Inzwischen halten fast 60% der Deutschen diese Entscheidung in Meinungsumfragen für falsch.
In vielen anderen Ländern werden neue Atomkraftwerke geplant und gebaut, die Kosten sind immens.
So hatte Japan nach der Fukushima-Kernschmelze 2011 den langfristigen Ausstieg aus der Atomenergie angekündigt, entschied sich mittlerweile aber für eine Laufzeitverlängerung bestehender Ablagen und den Bau neuer Reaktoren.
Über die internationale Entwicklung berichtet die FAZ unter dem Titel "Die Atomkraft-Hoffnung".
Google, Amazon & Microsoft setzen auf Kernenergie
Im September 2024 überraschte Microsoft die Öffentlichkeit mit der Nachricht, zusammen mit dem regionalen Energieversorger Constellation Energy den Reaktorblock 1 in der Anlage "Three Mile Island" wieder hochzufahren, um die Versorgung neuer KI-Rechenzentren sicherzustellen. Block 1 war vom Atomunfall 1979 nicht betroffen und wurde 2019 mit der Begründung stillgelegt, dass sein Betrieb unwirtschaftlich geworden sei.
Es wäre das erste Mal, dass ein stillgelegtes Atomkraftwerk in den USA wieder ans Netz geht.
Microsoft-Gründer Bill Gate entwickelt parallel dazu mit seinem Start-up "Terrapower" kleinere Reaktoren und hat dafür Milliarden-Investitionen bereitgestellt.
Das Reaktordesign verwendet flüssiges Natrium als Kühlmittel anstelle von Wasser und nutzt geschmolzenes Salz, das Wärme speichern kann, um die Leistung zu steigern. Im Juni 2024 wurde mit dem Bau einer ersten kommerziellen Anlage im US-Bundesstaat Wyoming begonnen.
Amazon-Gründer Jeff Bezos setzt ebenfalls auf Kleinreaktoren, die Dominion Energy aus Virginia liefern soll.
Im Oktober 2024 zog Google nach:
Der Internetkonzern hat ein Bündnis mit dem Nuklearspezialisten Kairos Power geschlossen, von dem es künftig Atomstrom kaufen will. Diese Energie soll von neuartigen kleinen Kernreaktoren kommen, sogenannten Small Modular Reactors (SMR) - Bill Gates und Terrapower lassen grüßen.
Die Reaktoren müssen noch gebaut werden, der erste soll nach Angaben der beiden Partner 2030 in Betrieb gehen.
„Big Tech is going nuclear“, schreibt die Financial Times.
Und warum investieren die großen Software- und Internet-Konzerne in die Weiterentwicklung der Kernenergie?

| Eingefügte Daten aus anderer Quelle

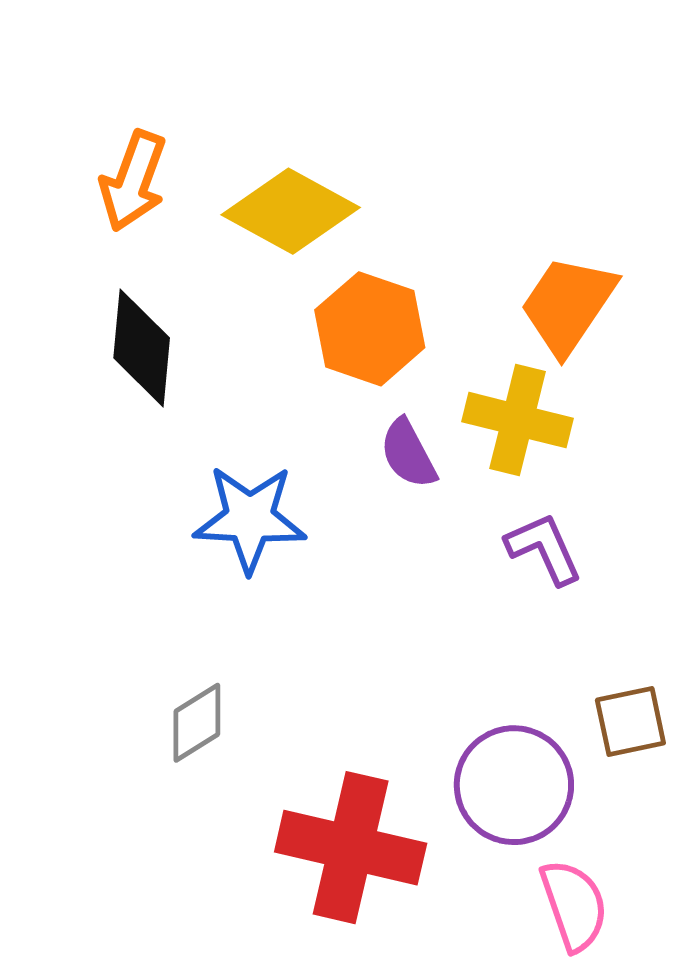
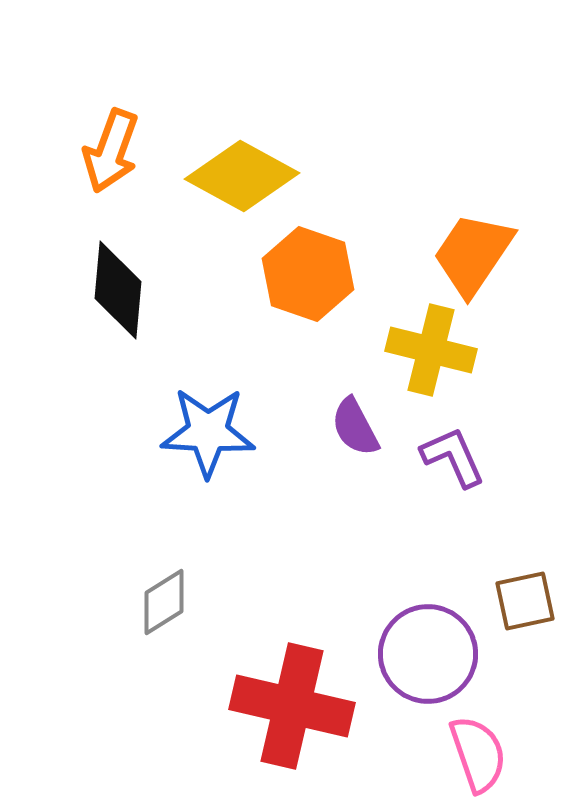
purple semicircle: (408, 454) -> (355, 427), moved

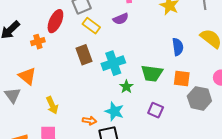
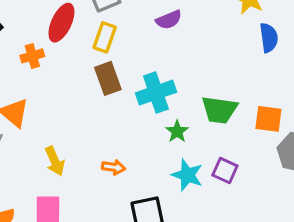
yellow rectangle: (91, 26) -> (105, 37), moved, turned 72
blue semicircle: (178, 47) -> (269, 38), moved
cyan star: (114, 111) -> (187, 175), moved
orange arrow: (89, 121) -> (113, 167), moved

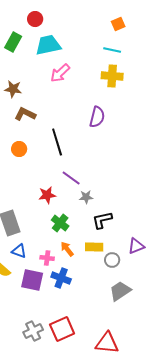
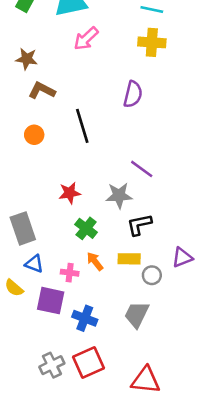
purple line: (71, 178) -> (142, 169), moved
gray star: (86, 197) -> (119, 196), size x1.5
blue cross: (61, 278) -> (85, 318), moved
gray trapezoid: (120, 291) -> (137, 314), moved, turned -30

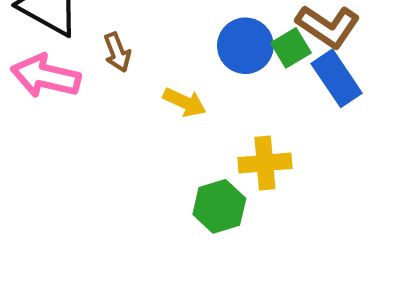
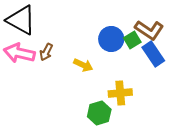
brown arrow: (117, 52) -> (46, 52), moved, turned 48

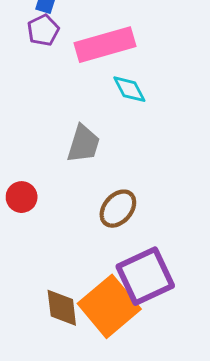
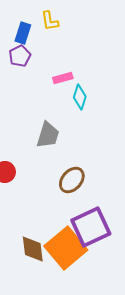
pink rectangle: (105, 45) -> (63, 78), moved, size x0.5
cyan diamond: (129, 89) -> (80, 97), turned 45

Die könnten doch genauso gut Wind- und Solarparks errichten und sich als Förderer der erneuerbaren Energien feiern lassen.
Ihr Geschäftsmodell der Zukunft, der Ausbau der künstlichen Intelligenz (KI), erfordert Rechenzentren mit einem gewaltigen Energiebedarf, zuverlässig rund um die Uhr und nicht nur bei gutem Wetter.
Den Trend bei den US-Datenkonzernen untersucht der Kölner Stadtanzeiger: "Klimaschutz mit Atomkraft".
Gamechanger für die globale Energiezukunft?
Die entscheidende Energiequelle der Zukunft könnte die Kernfusion sein, die Verschmelzungsprozesse von Wasserstoff-Atomen im Inneren der Sonne abbildet. Der Brennstoff Deuterium kann aus Meerwasser gewonnen werden und ist praktisch unbegrenzt verfügbar, es entstehen keine Treibhausgase und es kann keine Kettenreaktion entstehen.
Es gibt keine Brennstäbe und kein Endlager; die Stahlhülle des Reaktors wird geringfügig radioaktiv verstrahlt, kann aber nach 50-100 Jahren wiederverwendet werden.
Die Technologie befindet sich noch im Forschungsstadium und wird vermutlich erst in 20-30 Jahren großtechnisch zum Einsatz kommen.